Whether it is Vijayaraghavan from Srivilliputtur, G. Aruna and Madan from Madurai, or Asghar Khalid, Saravanan, Thirumanickaraj, Maharajan, Mohammed Rafi, their stories are similar. A plus-two qualification, humble background, which makes them greatly value their stipend and save diligently to send money home. They study 12 hours a day, six days a week, and “would come in even on Sundays because of the comfortable air conditioned office, food, etc, but I insist they should take one day’s break”, says Vembu.

All of them are cheerful, crack jokes, aren’t daunted at all either by their CEO or the visiting journalist, least of all their professor, who responds to my comment on the few girls in the class thus: “They cheated me; they are practising for a dance show. I gave them an hour’s permission but they are missing from the morning.”

Selection process

Vembu explains that qualifying for the university isn’t that easy. “We screen 60,000 Std XII students to select 60. It is basic intelligence, some math skill, abstract pattern matching and an aptitude for hard work. Some — about 10 per cent — can’t manage, and drop out.
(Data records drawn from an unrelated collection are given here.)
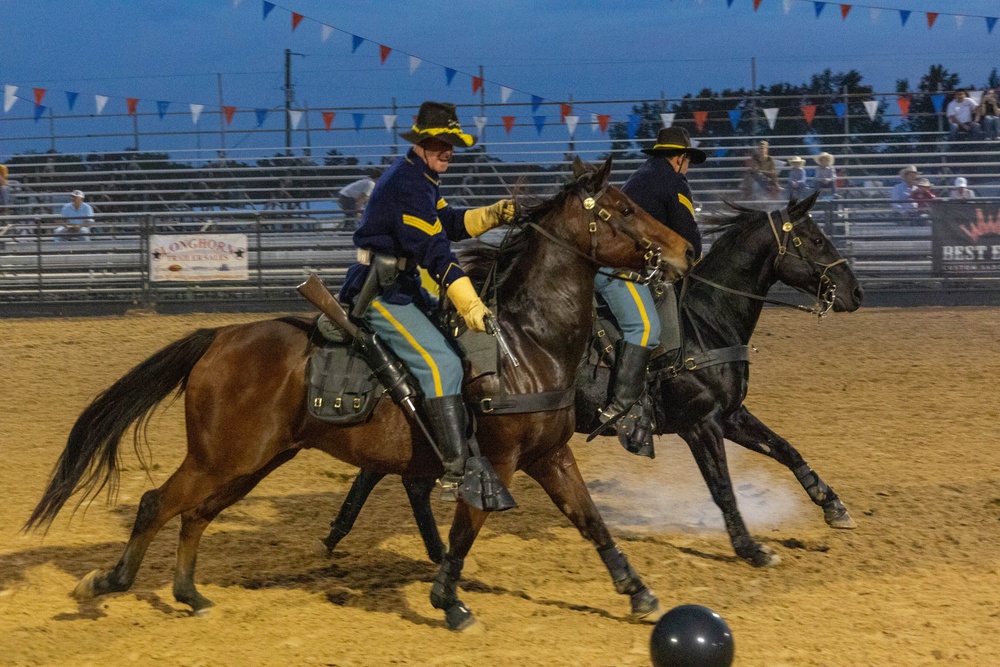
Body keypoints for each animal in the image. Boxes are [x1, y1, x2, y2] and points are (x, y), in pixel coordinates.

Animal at [25, 157, 696, 632]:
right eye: (624, 208)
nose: (684, 249)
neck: (526, 341)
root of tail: (220, 337)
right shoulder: (496, 464)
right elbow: (465, 530)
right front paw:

Out of the blue he pulls out a pad and dares me to solve a math problem… 7 1/4-3 5/8. The entire class bursts out laughing, Prof Rajendran says “It’s fractions, she can’t do it; but it’s okay.” I struggle for a minute and give the answer. Says Vembu, “You got it, and ought to be proud. When a poor girl cried after failing to solve this and wasn’t selected, I was troubled and gave this to my staff, including senior programmers. About 25 per cent failed, in our offices in India, Japan and China.”

I leave comforted by the lofty thought that I could have become a software writer too!